I’m very happy! The songs have been with me for a long time so it feels so nice to share them now.
How was it to actually start working on all of the songs with someone else?
So amazing! Noah [Georgeson] was the first person I truly collaborated with, so it was an exciting journey together. And I had been a fan of his since I was ten. He brought a certain warmth to the record and helped me find the right mix of my youth and transition to adulthood.
In contrast to its title, your album has a very bittersweet and melancholic sound.
On the surface the songs may seem sad, but that’s not the message I am trying to give the listener. I think although I kind of felt such things at the time, it was like the album was advice to myself. The message is that underneath everything, there is always truth, and even the sadness can be beautiful. But the next album will be more nuanced, I promise!
Have you ever felt treated differently than other artists because you’re so damn young?
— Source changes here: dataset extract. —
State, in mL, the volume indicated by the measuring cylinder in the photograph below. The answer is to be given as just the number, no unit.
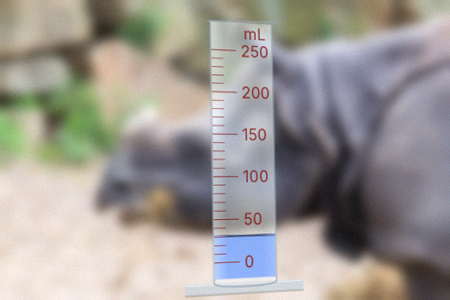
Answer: 30
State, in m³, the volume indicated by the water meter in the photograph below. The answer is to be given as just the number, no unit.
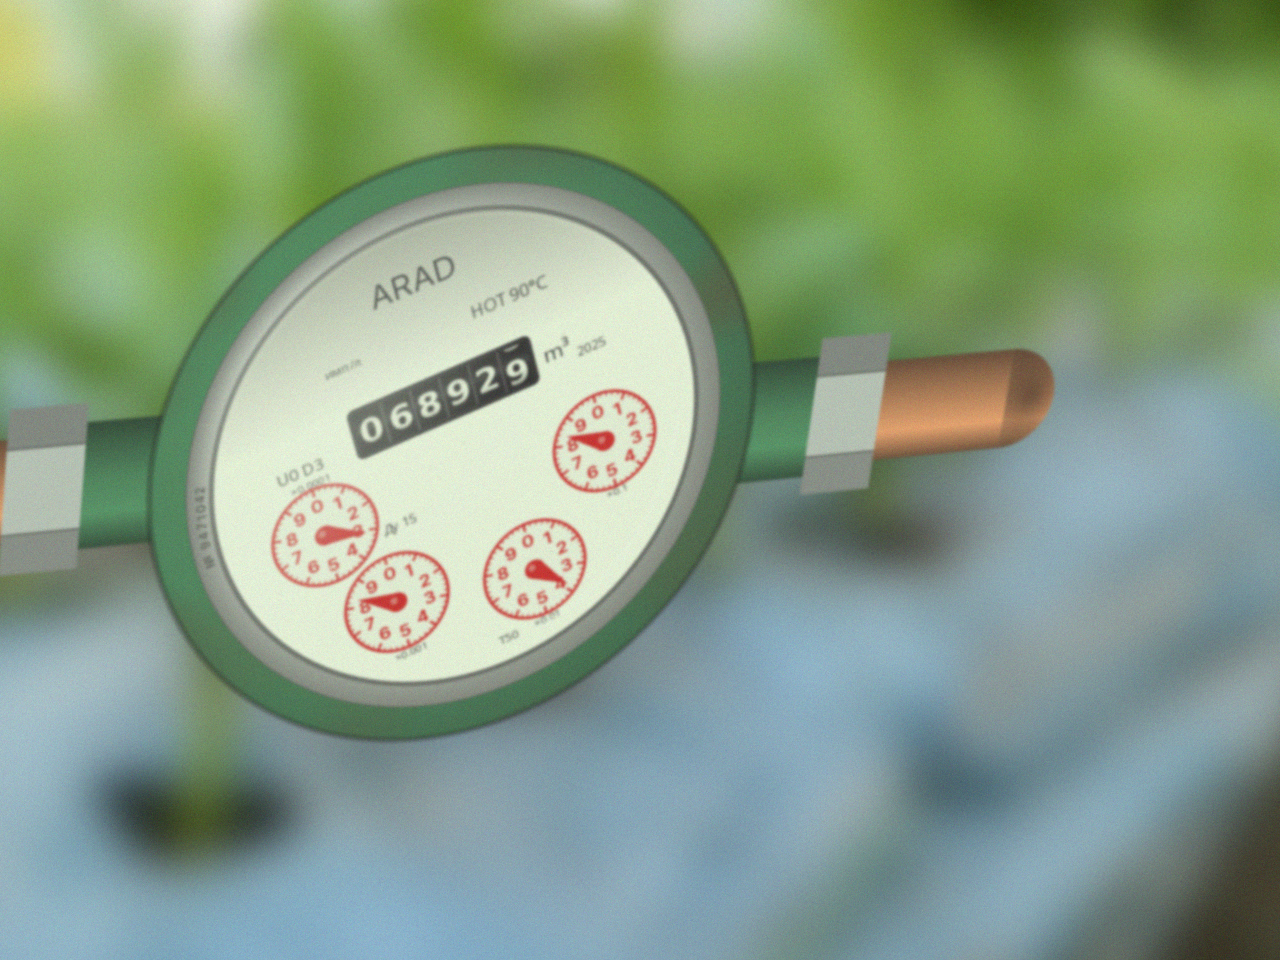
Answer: 68928.8383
At first, yes. I was 17 when I was meeting with managers and trying to chose one of them. I put my music online from a very young age, and they didn’t get this. I am so lucky to have found the best manager and my record label, Glassnote. They allow me to be me, as it should be in this industry. Sadly that isn’t always the case.
I feel like you’re kind of skipped the “making mistakes” part of your youth. Is this partly caused by growing up with so many younger siblings?
I’m not sure, but I like that analogy. I guess it’s just the way I was made – I never felt compelled to rebel or test things too much. I’m quite serious, sometimes too much, but I feel I’m starting to balance youthfulness and maturity as I grow. That may seem strange, but makes sense to me.
You say you’re very close to your parents. If you felt the need to rebel in a year from now, would you to turn into a goth, a rapper or a synth pop starlet?
[laughs] I don’t think they would be angry if I did that! More like confused! I am lucky that they trust me, and anything I do, they try to let me see it through.
Who are your musical heroes?
To name a few: Bob Dylan, Billie Holiday, Jeff Buckley, Antony and the Johnsons, John Lennon, Neil Young and Francoise Hardy.
Would you have preferred to spend your youth in the ’60s?
No, although it’d be nice to time travel back there for a few nights, I think we have so much in this age. And there were troubles back then, too, despite the whole new age scene and free spirits. But that time definitely inspires me and I feel I can use it to compliment my time now.
How do you react if someone wants to take you to a techno club?
Ha! It’s never really happened. I’d have probably found an excuse to say no. But now I’m tempted, so I’ll be waiting for that knock on my door.
They say you have all your life to write your first album, but only about 2-3 years for your second one. How do you feel about this?
I’m looking forward to it. I feel that by letting go of the first album, part of me will have been set free, so there will be room for new things to come.
Are you looking forward to touring and showing your music to the world?
Yes! I just got off a tour with Tobias Jesso Jr. and had a terrific time. I’m seeing the songs in a new light when I share them with others and they hear them for the first time. It can be moving, and I think connecting with people is what I’m enjoying more than anything.